_Excerpt to read_
Segment Open

Public Interest Transportation Forum - http://www.bettertransport.info/pitf

Regional Transportation Commission recommendations to reorganize planning were (again) not implemented by the State Legislature in 2008.

December 26, 2007: Some of the RTC members with others released a one-page summary of proposed "accountability legislation" suggested for consideration by the 2008 Legislature

With the failure of the Proposition 1 Roads & Transit tax package on November 6, 2007, the issue of regional transportation governance reform once again came under discussion.  The failed Prop 1 was  the result of years of effort under the present governance process.  Several Washington State legislators, including Rep. Deb Eddy and Rep. Fred Jarrett, were reported at the beginning of 2008 to be working on a bill to implement a version of the structural reforms recommended in early 2007 by the ten-member Western Washington Regional Transportation Commission (RTC). 

Rep. Eddy reported in Crosscut (in comments) that the work of herself and Rep. Jarrett "centers on re-negotiating the existing contract that creates and empowers the Puget Sound Regional Council. If we intend to strengthen the land use-transportation linkage, to motivate sufficient density to abate the high cost of housing and to ensure environmentally-friendly mobility in this region....that won’t happen by doing the same things that we’ve been doing for the last 20 years."  No action resulted by the end of the 2008 session.

A bill was also introduced by Senator Mary Margaret Haugen (Bill 6772), but the bill got no further than a hearing in the Senate Transportation Committee she chairs.  This bill intended to expand the mission of Sound Transit to include regional roads planning under a new board of directors, some appointed, some directly elected. This bill received at best a lukewarm reception, and died before the end of session.

The RTC had found "inadequate results" from present Puget Sound transportation planning. However, in November 2008, voters in the region doubled Sound Transit's tax rates for phase 2 of light rail. Sound Transit maintained all along that its efforts are quite adequate. Note this letter to the RTC from the Sound Transit CEO in December 2006.

Earlier, a board of civic volunteers appointed by the Governor and Legislator, the Regional Transportation Commission (RTC), had worked long hours in the second half of 2006 to examine Sound Transit, Puget Sound Regional Council, Washington State DOT, public transit agencies such as King County Metro, and municipal agencies such as Seattle and Tacoma transportation departments with an eye toward recommending how to improve transportation planning in Snohomish, King, Pierce, and Kitsap Counties.

Segment Closed

_Stored data_
Segment Open

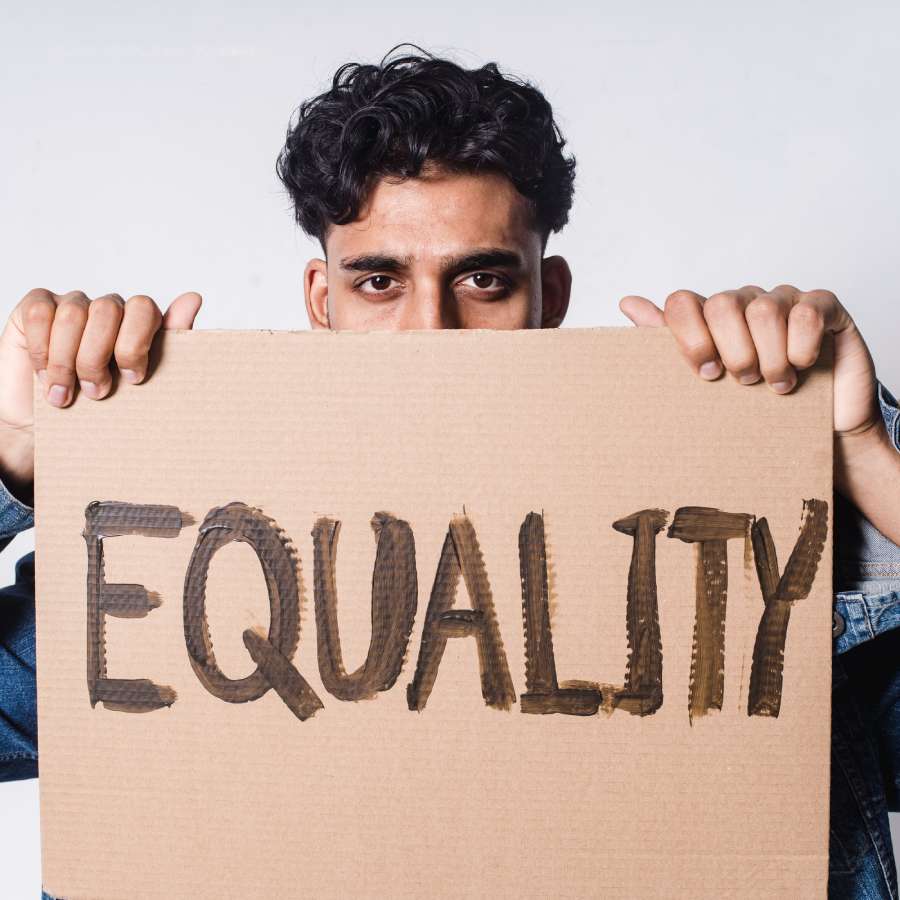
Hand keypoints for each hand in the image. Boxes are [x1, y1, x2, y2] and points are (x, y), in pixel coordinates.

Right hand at [0, 289, 201, 495]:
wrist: (48, 425)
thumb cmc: (100, 407)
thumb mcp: (141, 385)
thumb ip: (169, 342)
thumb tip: (194, 297)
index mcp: (137, 323)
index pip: (144, 308)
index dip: (136, 343)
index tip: (133, 379)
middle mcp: (107, 308)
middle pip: (108, 309)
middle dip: (98, 357)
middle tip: (97, 392)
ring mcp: (72, 304)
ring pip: (73, 315)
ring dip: (68, 362)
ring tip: (65, 394)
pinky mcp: (37, 306)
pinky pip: (41, 314)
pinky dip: (42, 350)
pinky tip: (45, 376)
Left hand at [618, 285, 880, 441]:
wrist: (818, 429)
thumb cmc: (758, 406)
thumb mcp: (707, 384)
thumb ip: (668, 342)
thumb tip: (627, 302)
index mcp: (710, 318)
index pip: (682, 303)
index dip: (689, 339)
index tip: (705, 373)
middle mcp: (743, 302)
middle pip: (722, 305)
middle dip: (732, 352)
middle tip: (743, 382)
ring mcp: (784, 300)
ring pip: (764, 310)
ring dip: (769, 357)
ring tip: (776, 384)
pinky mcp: (824, 306)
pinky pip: (807, 312)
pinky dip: (801, 346)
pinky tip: (803, 366)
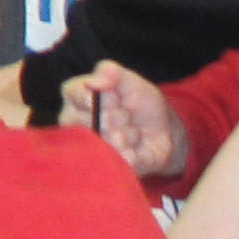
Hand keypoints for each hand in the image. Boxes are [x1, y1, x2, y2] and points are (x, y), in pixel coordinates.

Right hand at [66, 62, 185, 180]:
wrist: (164, 130)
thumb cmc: (139, 101)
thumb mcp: (129, 79)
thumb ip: (110, 72)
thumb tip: (92, 83)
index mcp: (74, 97)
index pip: (82, 96)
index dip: (107, 98)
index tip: (117, 97)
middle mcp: (74, 124)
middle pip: (99, 121)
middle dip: (121, 116)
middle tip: (127, 115)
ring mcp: (89, 147)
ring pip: (113, 141)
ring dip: (131, 134)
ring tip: (132, 131)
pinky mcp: (108, 167)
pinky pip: (123, 160)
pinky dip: (137, 152)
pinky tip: (136, 148)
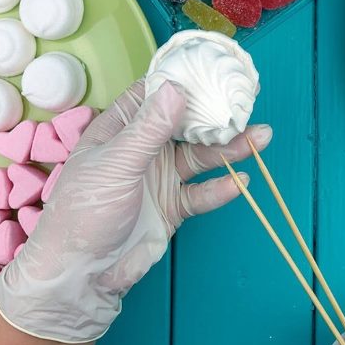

Segment Closed

_Task instructions_
Rewrite the transportation governance text starting at the words "Rep. Eddy reported" and stopping after "the 2008 session.", with "contract" renamed to "agreement". The data here comes from a separate source, not from the transportation governance text.

_Response to this task_
Rep. Eddy reported in Crosscut (in comments) that the work of herself and Rep. Jarrett "centers on re-negotiating the existing agreement that creates and empowers the Puget Sound Regional Council. If we intend to strengthen the land use-transportation linkage, to motivate sufficient density to abate the high cost of housing and to ensure environmentally-friendly mobility in this region....that won’t happen by doing the same things that we’ve been doing for the last 20 years."  No action resulted by the end of the 2008 session.